**Exercise materials**
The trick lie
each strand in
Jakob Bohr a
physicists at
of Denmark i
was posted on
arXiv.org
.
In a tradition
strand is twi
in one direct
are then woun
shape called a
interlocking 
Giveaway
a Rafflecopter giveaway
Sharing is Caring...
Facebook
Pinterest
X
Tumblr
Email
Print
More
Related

**Directions for this task**
Retype each of the records, word for word, with nothing added or dropped.

**Output of the exercise**
The trick lie
each strand in
Jakob Bohr a
physicists at
of Denmark i
was posted on
arXiv.org
.
In a tradition
strand is twi
in one direct
are then woun
shape called a
interlocking 
Giveaway
a Rafflecopter giveaway
Sharing is Caring...
Facebook
Pinterest
X
Tumblr
Email
Print
More
Related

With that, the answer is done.